BEGIN Records for the exercise

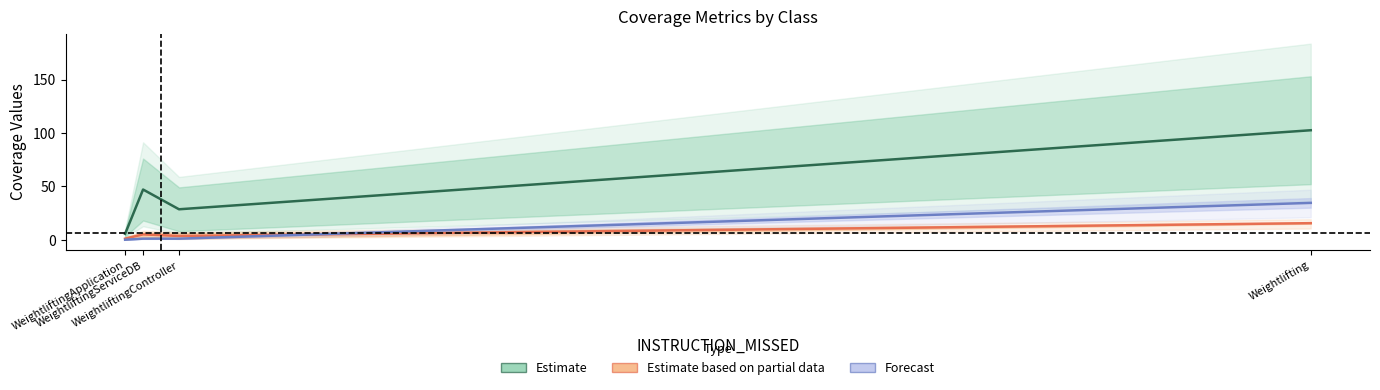

Is this an area chart (filled region under the line)?

No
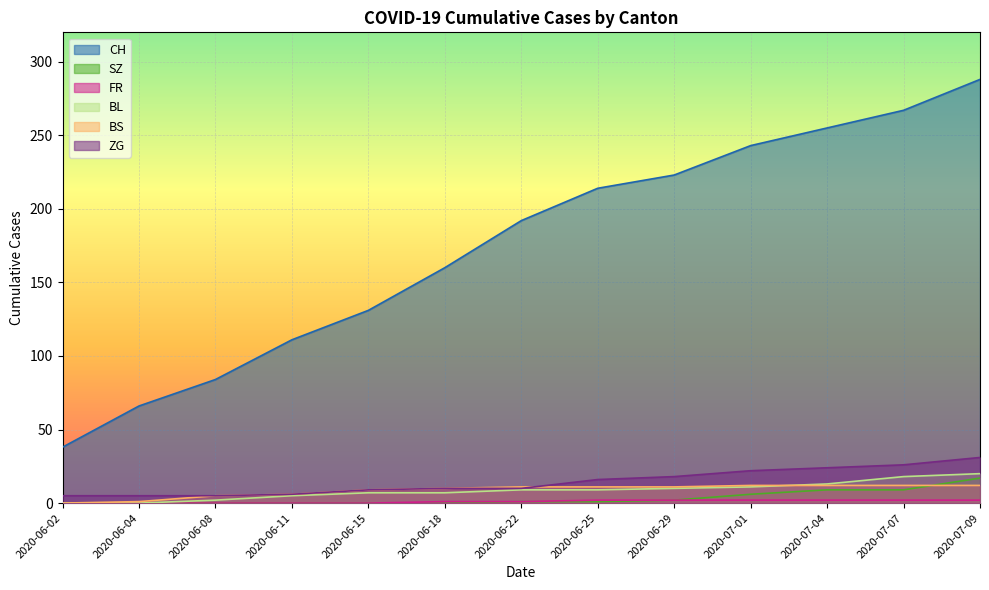

True or false: CH and SZ intersect in this chart.

False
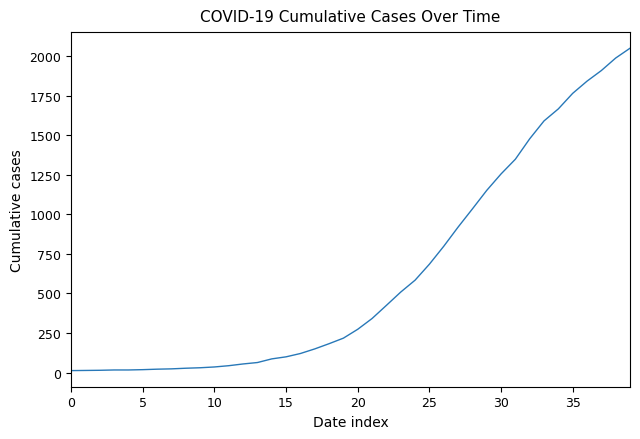

What is the greatest value displayed?

2049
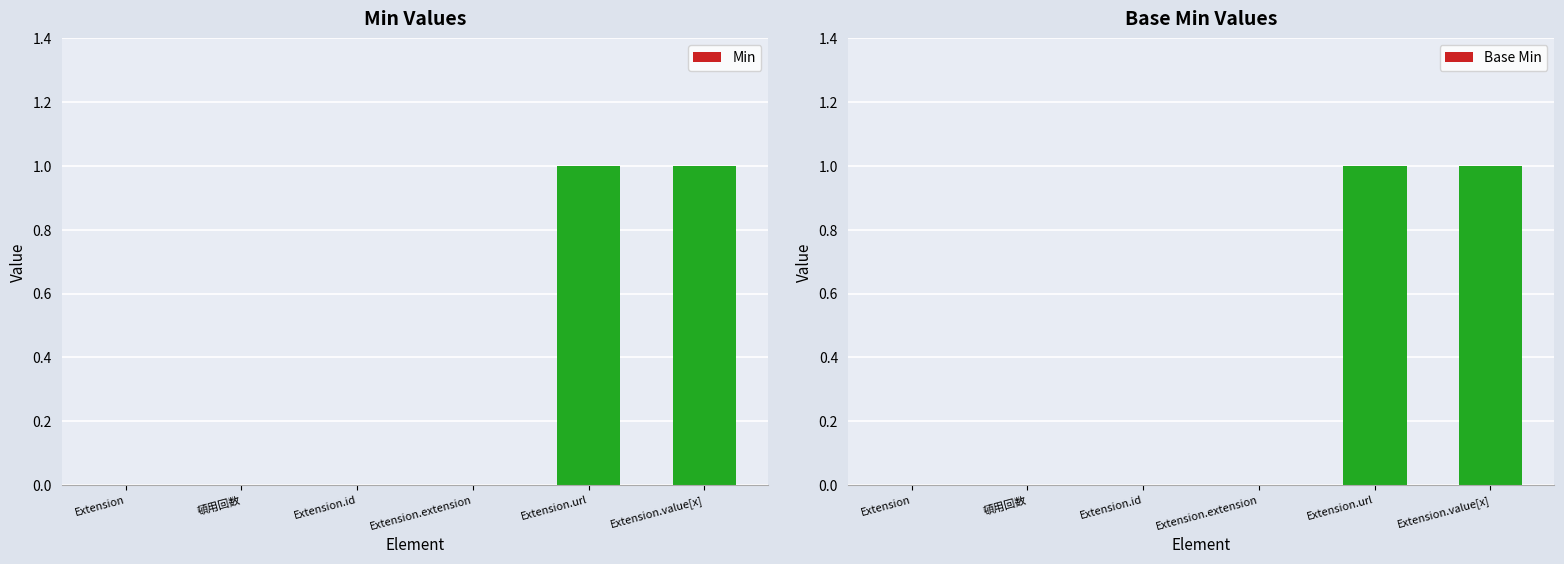

Are the bars horizontal?

No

END Records for the exercise

Aim of the task:
Output every line of the data above verbatim, leaving out the pictures.

Exercise answer:
Is this an area chart (filled region under the line)?

No

True or false: CH and SZ intersect in this chart.

False

What is the greatest value displayed?

2049

Are the bars horizontal?

No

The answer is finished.